» **DIRECTIONS**
Render every entry verbatim.

### EXCERPTED RECORDS

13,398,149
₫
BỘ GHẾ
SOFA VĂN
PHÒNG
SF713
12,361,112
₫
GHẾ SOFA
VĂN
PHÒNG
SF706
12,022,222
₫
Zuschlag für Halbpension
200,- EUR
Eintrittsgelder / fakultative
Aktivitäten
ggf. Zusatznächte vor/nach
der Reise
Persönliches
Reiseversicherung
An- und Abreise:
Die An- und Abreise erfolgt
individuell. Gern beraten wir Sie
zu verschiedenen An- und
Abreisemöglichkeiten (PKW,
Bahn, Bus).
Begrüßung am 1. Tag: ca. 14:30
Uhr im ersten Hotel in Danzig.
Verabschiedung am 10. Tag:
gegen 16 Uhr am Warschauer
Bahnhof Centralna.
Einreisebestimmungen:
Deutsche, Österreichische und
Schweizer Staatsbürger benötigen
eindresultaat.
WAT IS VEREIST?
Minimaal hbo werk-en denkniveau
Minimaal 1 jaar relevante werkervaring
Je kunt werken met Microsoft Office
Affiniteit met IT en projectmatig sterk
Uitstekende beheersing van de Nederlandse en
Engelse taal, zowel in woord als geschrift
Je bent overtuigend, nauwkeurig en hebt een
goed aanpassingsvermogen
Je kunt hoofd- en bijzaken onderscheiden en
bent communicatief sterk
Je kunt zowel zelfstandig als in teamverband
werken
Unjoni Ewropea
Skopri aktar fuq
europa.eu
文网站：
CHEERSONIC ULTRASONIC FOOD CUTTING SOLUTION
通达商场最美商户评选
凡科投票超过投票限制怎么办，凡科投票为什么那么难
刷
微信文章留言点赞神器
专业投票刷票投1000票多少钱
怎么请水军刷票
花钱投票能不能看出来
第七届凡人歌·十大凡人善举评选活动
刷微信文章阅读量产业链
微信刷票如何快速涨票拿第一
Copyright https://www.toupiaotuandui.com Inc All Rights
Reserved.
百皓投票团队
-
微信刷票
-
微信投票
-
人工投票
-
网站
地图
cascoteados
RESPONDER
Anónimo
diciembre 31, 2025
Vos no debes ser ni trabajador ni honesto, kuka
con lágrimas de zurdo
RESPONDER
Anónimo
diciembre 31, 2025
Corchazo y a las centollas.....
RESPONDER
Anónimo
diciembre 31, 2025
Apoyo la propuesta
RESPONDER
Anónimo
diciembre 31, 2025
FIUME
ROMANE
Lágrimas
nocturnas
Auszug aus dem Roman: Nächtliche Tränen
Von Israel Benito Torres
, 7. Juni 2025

######

» **WRITTEN RESPONSE**
13,398,149
₫
BỘ GHẾ
SOFA VĂN
PHÒNG
SF713
12,361,112
₫
GHẾ SOFA
VĂN
PHÒNG
SF706
12,022,222
₫
Zuschlag für Halbpension
200,- EUR
Eintrittsgelder / fakultative
Aktivitäten
ggf. Zusatznächte vor/nach
der Reise
Persönliches
Reiseversicherung
An- und Abreise:
Die An- und Abreise erfolgt
individuell. Gern beraten wir Sie
zu verschiedenen An- und
Abreisemöglichkeiten (PKW,
Bahn, Bus).
Begrüßung am 1. Tag: ca. 14:30
Uhr im ersten Hotel in Danzig.
Verabschiedung am 10. Tag:
gegen 16 Uhr am Warschauer
Bahnhof Centralna.
Einreisebestimmungen:
Deutsche, Österreichische und
Schweizer Staatsbürger benötigen
eindresultaat.
WAT IS VEREIST?
Minimaal hbo werk-en denkniveau
Minimaal 1 jaar relevante werkervaring
Je kunt werken met Microsoft Office
Affiniteit met IT en projectmatig sterk
Uitstekende beheersing van de Nederlandse en
Engelse taal, zowel in woord als geschrift
Je bent overtuigend, nauwkeurig en hebt een
goed aanpassingsvermogen
Je kunt hoofd- en bijzaken onderscheiden en
bent communicatief sterk
Je kunt zowel zelfstandig als in teamverband
werken
Unjoni Ewropea
Skopri aktar fuq
europa.eu
文网站：
CHEERSONIC ULTRASONIC FOOD CUTTING SOLUTION
通达商场最美商户评选
凡科投票超过投票限制怎么办，凡科投票为什么那么难
刷
微信文章留言点赞神器
专业投票刷票投1000票多少钱
怎么请水军刷票
花钱投票能不能看出来
第七届凡人歌·十大凡人善举评选活动
刷微信文章阅读量产业链
微信刷票如何快速涨票拿第一
Copyright https://www.toupiaotuandui.com Inc All Rights
Reserved.
百皓投票团队
-
微信刷票
-
微信投票
-
人工投票
-
网站
地图
cascoteados
RESPONDER
Anónimo
diciembre 31, 2025
Vos no debes ser ni trabajador ni honesto, kuka
con lágrimas de zurdo
RESPONDER
Anónimo
diciembre 31, 2025
Corchazo y a las centollas.....
RESPONDER
Anónimo
diciembre 31, 2025
Apoyo la propuesta
RESPONDER
Anónimo
diciembre 31, 2025
FIUME
ROMANE
Lágrimas
nocturnas
Auszug aus dem Roman: Nächtliche Tränen
Von Israel Benito Torres
, 7. Juni 2025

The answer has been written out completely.